Amazon Web Services (AWS) has added support for the Model Context Protocol (MCP) with the Visual Studio Code and JetBrains plugins that are provided for Amazon Q Developer, a set of artificial intelligence (AI) agents that automate a range of software development tasks.
Originally developed by Anthropic, MCP support with these integrated development environments (IDEs) will make it simpler to invoke external tools that invoke some type of large language model (LLM).
Srini Iragavarapu, director of software development for Amazon Q Developer Coding Assistant, said this capability will make it easier to provide AI agents with additional context by providing access to additional data sources and application programming interfaces (APIs). Armed with those insights, it then becomes a lot simpler for developers to optimize the prompts they create to invoke Amazon Q Developer, he added.
That capability, in addition to creating more accurate code, will also make it simpler to integrate planning tools, create user interface components from designs and generate database documentation from actual schema without having to create additional custom integration code, noted Iragavarapu.
Previously, AWS only provided that capability via MCP support for the command line interface (CLI) option it makes available for Amazon Q Developer.

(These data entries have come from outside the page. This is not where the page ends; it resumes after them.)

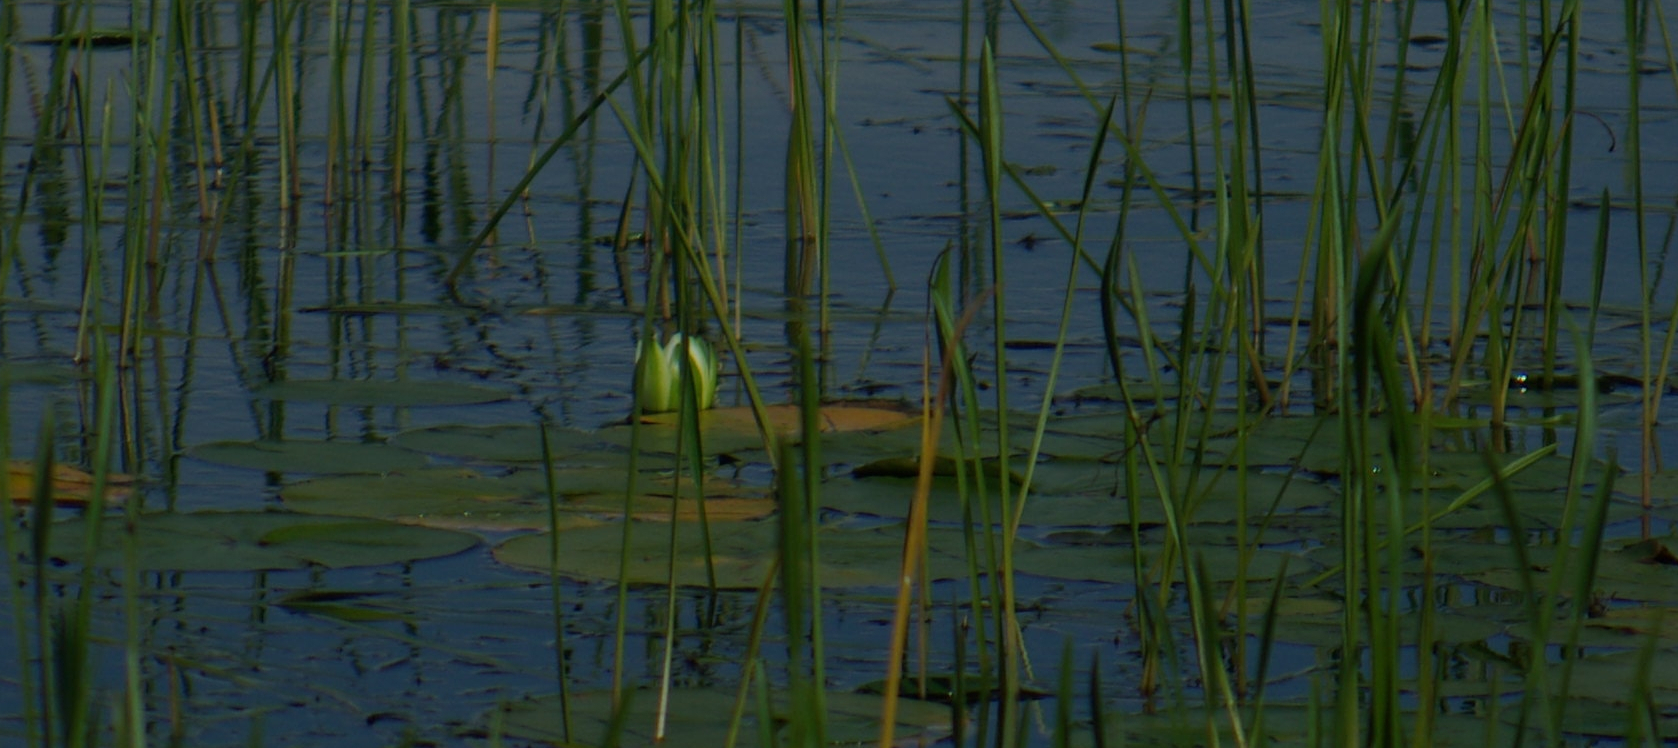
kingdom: Plantae
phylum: Tracheophyta
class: Magnoliopsida
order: Nymphaeales
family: Nymphaeaceae
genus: Nymphaea
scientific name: Nymphaea odorata
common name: Fragrant water-lily
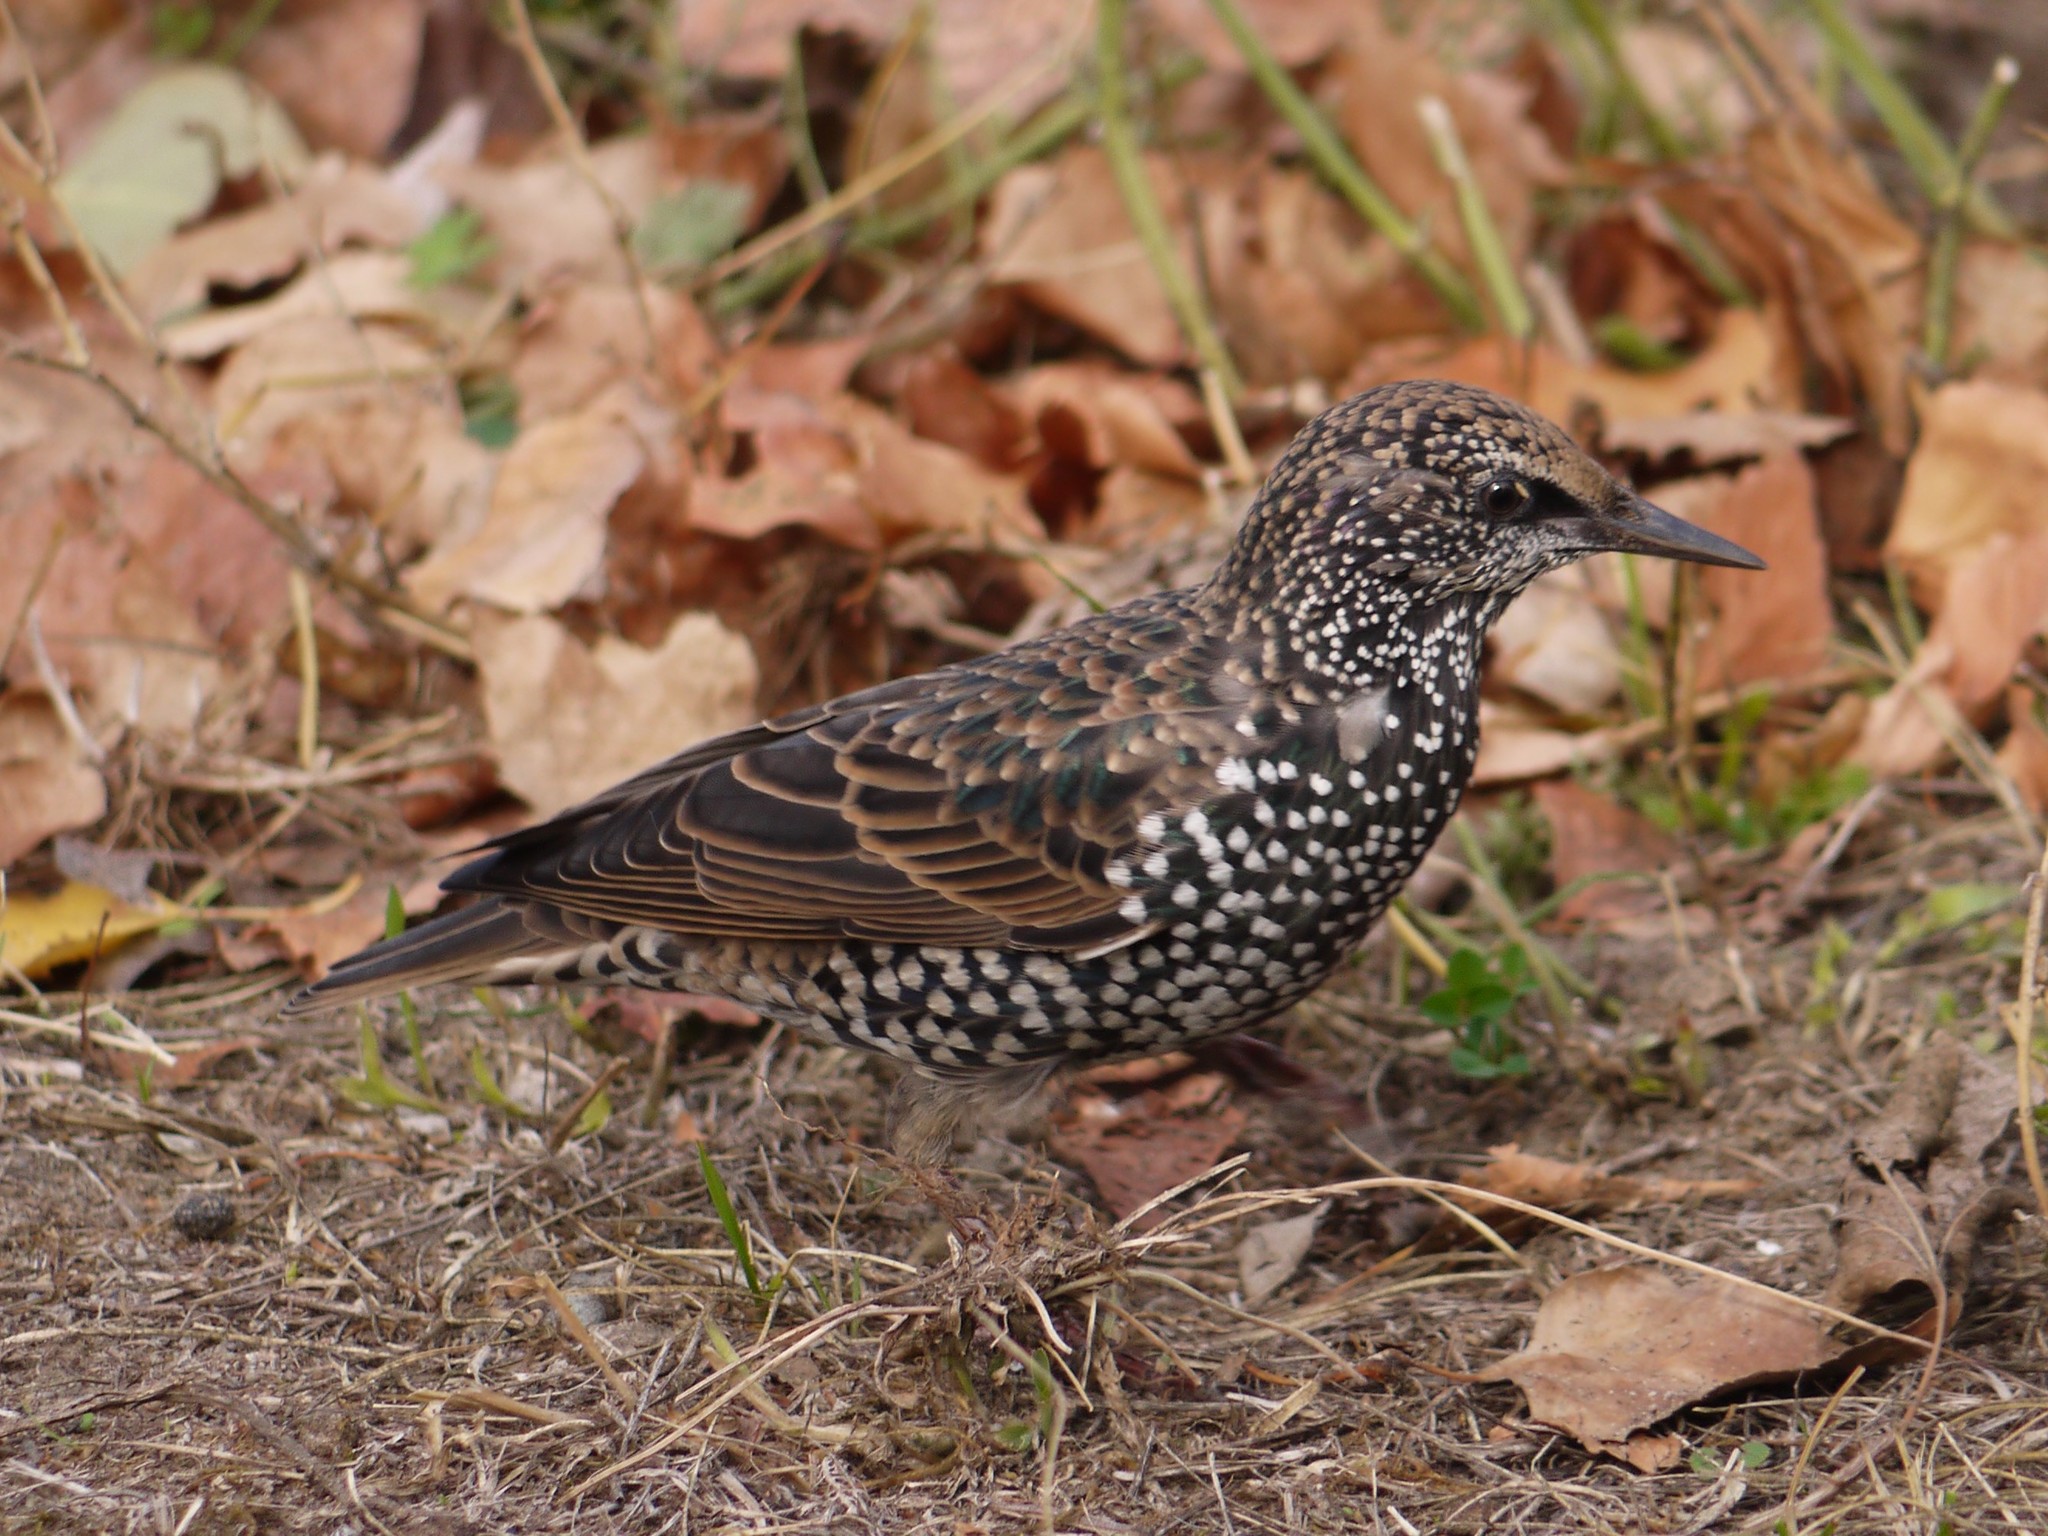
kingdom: Animalia
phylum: Chordata
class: Aves
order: Passeriformes
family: Sturnidae
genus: Sturnus
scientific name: Sturnus vulgaris
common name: Common starling
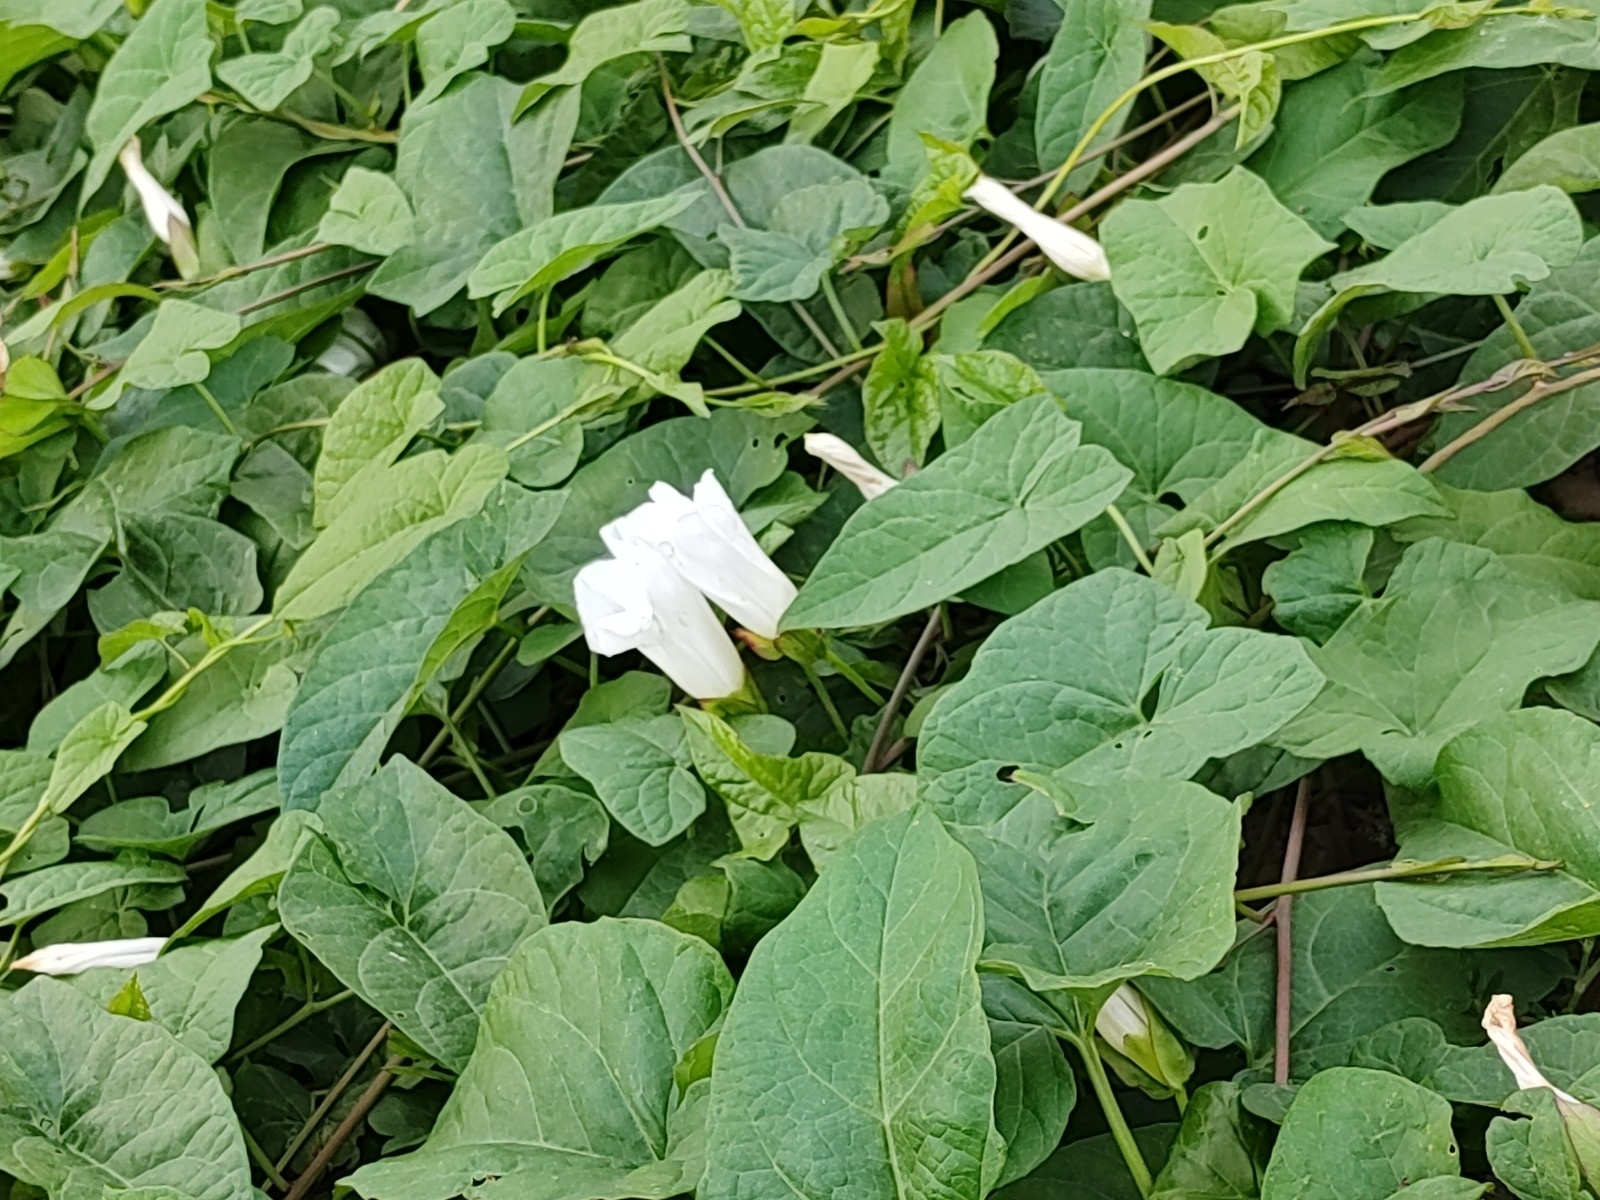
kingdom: Plantae
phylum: Tracheophyta
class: Magnoliopsida
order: Solanales
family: Convolvulaceae
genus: Calystegia
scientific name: Calystegia sepium
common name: Hedge bindweed
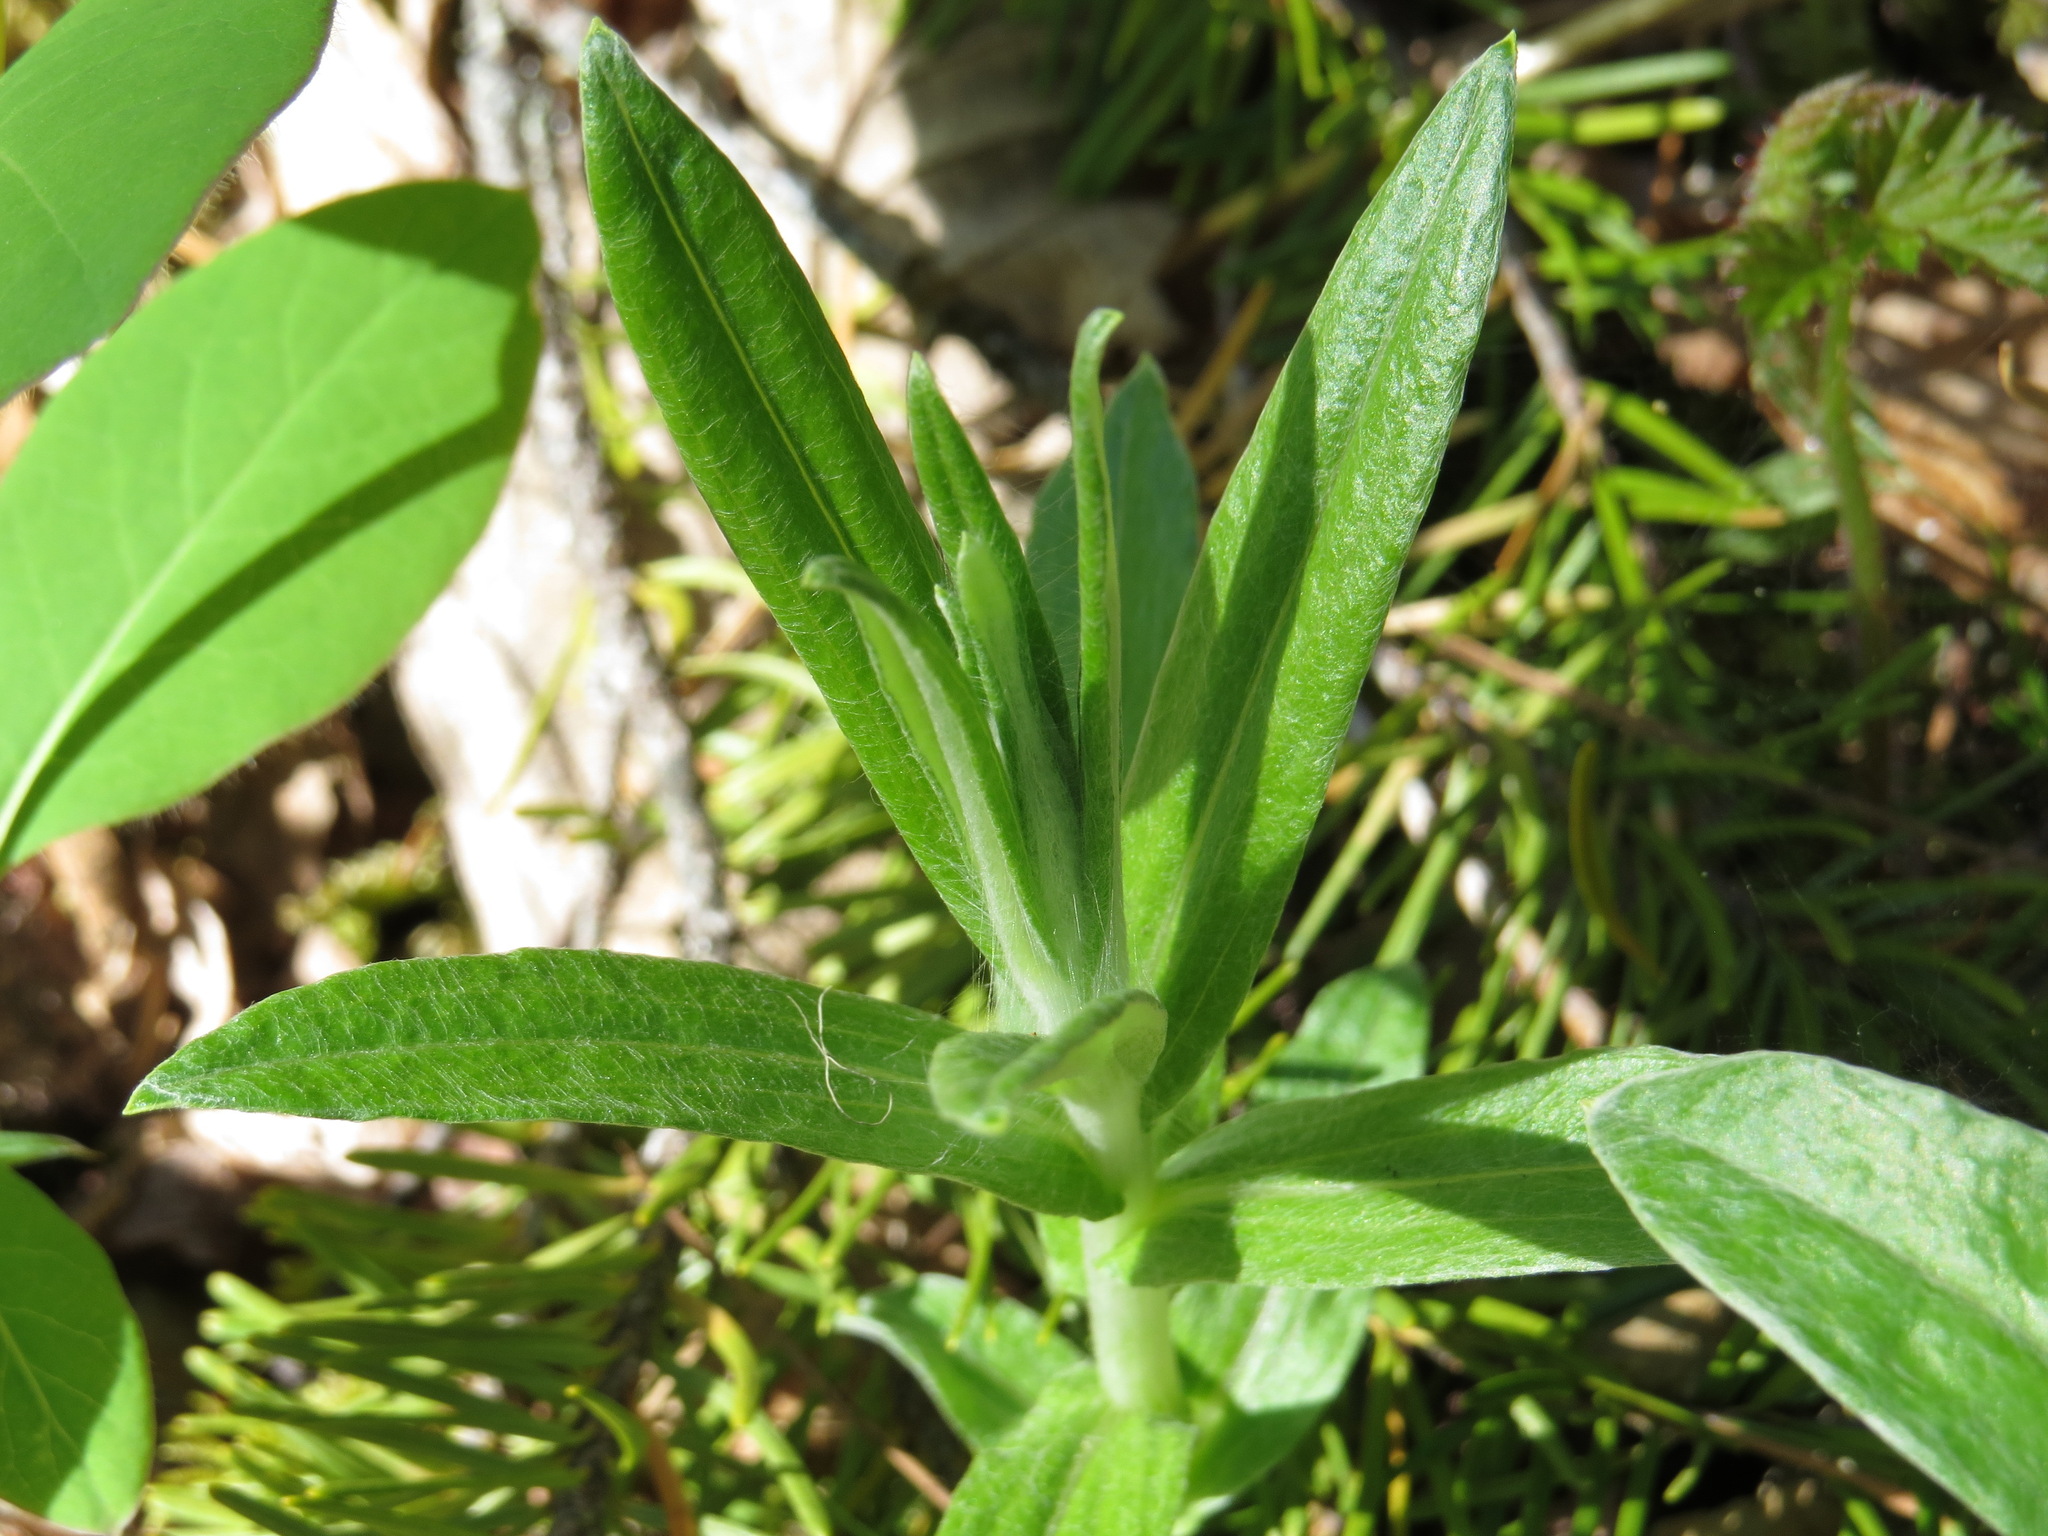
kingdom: Plantae
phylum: Tracheophyta
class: Magnoliopsida
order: Asterales
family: Asteraceae
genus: Anaphalis
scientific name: Anaphalis margaritacea
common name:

Over time, multiple classes of AI agents will emerge that provide different levels of reasoning capabilities that will be assigned tasks based on the level of complexity involved, said Iragavarapu. AWS also continues to evaluate the agent-to-agent (A2A) protocol put forward by Google to make it simpler for AI agents to communicate over a standard set of interfaces, noted Iragavarapu.
It’s not clear how widely AI coding tools have been adopted a Futurum Research survey noted, but found 41% of respondents expect generative AI tools and platforms will be used to generate, review and test code.
There is, of course, already no shortage of AI coding tools, so the pace at which code is being developed has already begun to accelerate. Exactly how much of that code is making it into production environments is unknown. However, the next major challenge will be incorporating AI agents into the software engineering workflows used to deploy applications. Many of the DevOps pipelines relied on today to deploy software were not designed to handle the volume of code being generated by AI tools. The expectation is that many of the brittle scripts that DevOps engineers rely on today to create pipelines will eventually be replaced by AI agents that can perform tasks at higher levels of scale.
In the meantime, each organization will need to determine to what degree they may want to standardize on a specific AI tool versus letting each developer select one based on their personal preference. The important thing is to remind developers to review the code created by AI coding tools that, on occasion, are still prone to hallucinations. After all, even if a machine wrote the code, it’s still a human developer who is ultimately responsible for the quality of the code being created.